In the listing below, locate the line that contains "233 156 15.79" and the line that contains "265 20 32.72". Restate word for word those two lines and every line between them, and nothing else.

╭──

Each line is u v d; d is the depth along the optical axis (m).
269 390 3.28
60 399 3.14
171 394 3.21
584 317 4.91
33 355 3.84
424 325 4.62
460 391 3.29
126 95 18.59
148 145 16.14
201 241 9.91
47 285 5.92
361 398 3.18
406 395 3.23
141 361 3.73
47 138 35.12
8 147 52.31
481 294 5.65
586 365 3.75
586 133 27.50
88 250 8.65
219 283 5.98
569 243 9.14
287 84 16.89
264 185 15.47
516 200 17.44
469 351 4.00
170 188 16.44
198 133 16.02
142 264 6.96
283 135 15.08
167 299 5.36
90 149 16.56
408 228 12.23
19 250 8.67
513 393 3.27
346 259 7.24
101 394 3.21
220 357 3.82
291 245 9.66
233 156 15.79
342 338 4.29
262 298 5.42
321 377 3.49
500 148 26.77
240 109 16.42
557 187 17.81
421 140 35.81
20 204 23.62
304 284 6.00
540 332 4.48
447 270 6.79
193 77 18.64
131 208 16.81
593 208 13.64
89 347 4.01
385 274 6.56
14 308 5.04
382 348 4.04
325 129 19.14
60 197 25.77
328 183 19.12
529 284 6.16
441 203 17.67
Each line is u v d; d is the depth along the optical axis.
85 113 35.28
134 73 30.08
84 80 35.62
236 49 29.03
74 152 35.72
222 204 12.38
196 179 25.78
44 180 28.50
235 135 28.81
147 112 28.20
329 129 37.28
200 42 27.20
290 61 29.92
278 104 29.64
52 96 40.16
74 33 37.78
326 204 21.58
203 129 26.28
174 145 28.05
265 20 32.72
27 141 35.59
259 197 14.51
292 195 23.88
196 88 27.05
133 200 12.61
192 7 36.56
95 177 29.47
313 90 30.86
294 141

╰──

Response below
233 156 15.79
342 338 4.29
262 298 5.42
321 377 3.49
500 148 26.77
240 109 16.42
557 187 17.81
421 140 35.81
20 204 23.62
304 284 6.00
540 332 4.48
447 270 6.79
193 77 18.64
131 208 16.81
593 208 13.64
89 347 4.01
385 274 6.56
14 308 5.04
382 348 4.04
325 129 19.14
60 197 25.77
328 183 19.12
529 284 6.16
441 203 17.67
Each line is u v d; d is the depth along the optical axis.
85 113 35.28
134 73 30.08
84 80 35.62
236 49 29.03
74 152 35.72
222 204 12.38
196 179 25.78
44 180 28.50
235 135 28.81
147 112 28.20
329 129 37.28
200 42 27.20
290 61 29.92
278 104 29.64
52 96 40.16
74 33 37.78
326 204 21.58
203 129 26.28
174 145 28.05
265 20 32.72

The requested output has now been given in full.